_ЗАДАЧА_
Допишите продолжение приведенного ниже отрывка о Кавказе в поэме Пушкина, начав сразу после его последнего предложения.

_ФРАГМЕНТ ТЕКСТА_
Изображение того и другого слилось у него в одну роскошно поэтическую
картину. Грандиозный образ Кавказа с его воинственными жителями в первый раз
был воспроизведен русскою поэзиею, - и только в поэме Пушкина в первый раз
русское общество познакомилось с Кавказом, давно уже знакомым России по
оружию. Мы говорим - в _первый раз_: ибо каких-нибудь двух строф, довольно
прозаических, посвященных Державиным изображению Кавказа, и отрывка из
послания Жуковского к Воейкову, посвященного тоже довольно прозаическому
описанию (в стихах) Кавказа, слишком недостаточно для того, чтоб получить
какое-нибудь, хотя сколько-нибудь приблизительное понятие об этой
поэтической стороне. Мы верим, что Пушкин с добрым намерением выписал в
примечаниях к своей поэме стихи Державина и Жуковского и с полною
искренностию, от чистого сердца, хвалит их; но тем не менее он оказал им
через это слишком плохую услугу: ибо после его исполненных творческой жизни
картин Кавказа никто не поверит, чтоб в тех выписках шло дело о том же
предмете... Мы не будем выписывать из поэмы Пушкина картин Кавказа и горцев:
кто не знает их наизусть? Скажем только, что, несмотря на всю незрелость
таланта, которая так часто проглядывает в "Кавказском пленнике", несмотря на
слишком _юношеское_ одушевление зрелищем гор и жизнию их обитателей, многие
картины Кавказа в этой поэме и теперь еще не потеряли своей поэтической
ценности. Принимаясь за "Кавказского пленника" с гордым намерением слегка
перелистовать его, вы незаметно увлекаетесь им, перечитываете его до конца и
говорите: "Все это юно, незрело, и однакож так хорошо!" Какое же действие
должны были произвести на русскую публику эти живые, яркие, великолепно
роскошные картины Кавказа при первом появлении в свет поэмы! С тех пор, с
легкой руки Пушкина, Кавказ сделался для русских заветною страною не только
широкой, раздольной воли, но и неисчерпаемой поэзии, страною кипучей жизни и
смелых мечтаний! Муза Пушкина как бы освятила давно уже на деле
существовавшее родство России с этим краем, купленным драгоценною кровию
сынов ее и подвигами ее героев. И Кавказ - эта колыбель поэзии Пушкина -
сделался потом и колыбелью поэзии Лермонтова...

_ИСХОДНЫЕ ДАННЫЕ_
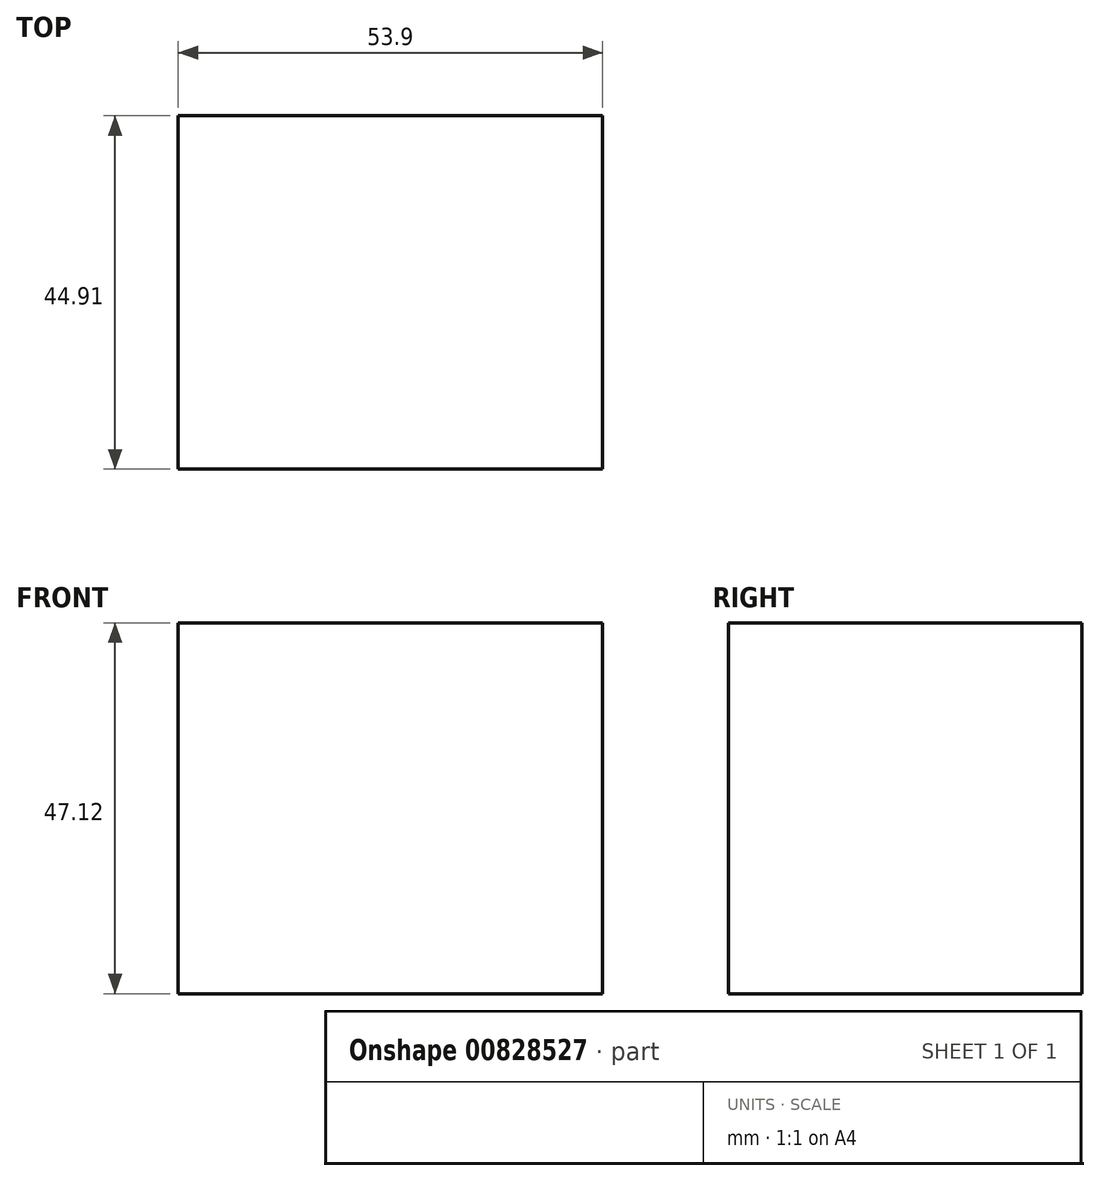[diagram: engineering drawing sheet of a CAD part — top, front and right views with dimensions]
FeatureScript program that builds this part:
annotation { "Feature Type Name" : "Feature", "Feature Type Description" : "" }
export const myFeature = defineFeature(function(context is Context, id is Id, definition is map)
    precondition{}
    {
        {
            var Q0;
            Q0=qCreatedBy(makeId("Front.planeOp"),FACE);
            var sketch = newSketch(context, id + "F0", { "sketchPlane" : qUnion([Q0])});
            skLineSegment(sketch, "E0.bottom", {"start": v(0, 63.85) * mm, "end": v(53.9, 63.85) * mm});
            skLineSegment(sketch, "E0.top", {"start": v(0, 16.73) * mm, "end": v(53.9, 16.73) * mm});
            skLineSegment(sketch, "E0.left", {"start": v(0, 63.85) * mm, "end": v(0, 16.73) * mm});
            skLineSegment(sketch, "E0.right", {"start": v(53.9, 63.85) * mm, "end": v(53.9, 16.73) * mm});
            skSolve(sketch);
        }
        {
            var Q0;
            Q0 = qSketchRegion(id + "F0", true);
            extrude(context, id + "F1", {"entities" : qUnion([Q0]), "depth" : 44.9 * mm, "offsetDistance" : 25.4 * mm});
        }
    });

_ОТВЕТ_
Как истинный поэт, Пушкин не мог описаний Кавказа вместить в свою
поэму, как эпизод _кстати_: это было бы слишком дидактически, а
следовательно, и прозаически, и потому он тесно связал свои живые картины
Кавказа с действием поэмы. Он рисует их не от себя, но передает их как
впечатления и наблюдения пленника - героя поэмы, и оттого они дышат
особенною жизнию, как будто сам читатель видит их собственными глазами на
самом месте. Кто был на Кавказе, тот не мог не удивляться верности картин
Пушкина:362 взгляните, хотя с возвышенностей, при которых стоит Пятигорск,
на отдаленную цепь гор, - и вы невольно повторите мысленно эти стихи, о
которых вам, может быть, не случалось вспоминать целые годы:
Великолепные картины!
Престолы вечные снегов,
Очам казались их вершины
Недвижной цепью облаков,
И в их кругу колосс двуглавый,
В венце блистая ледяном,
Эльбрус огромный, величавый,
Белел на небе голубом.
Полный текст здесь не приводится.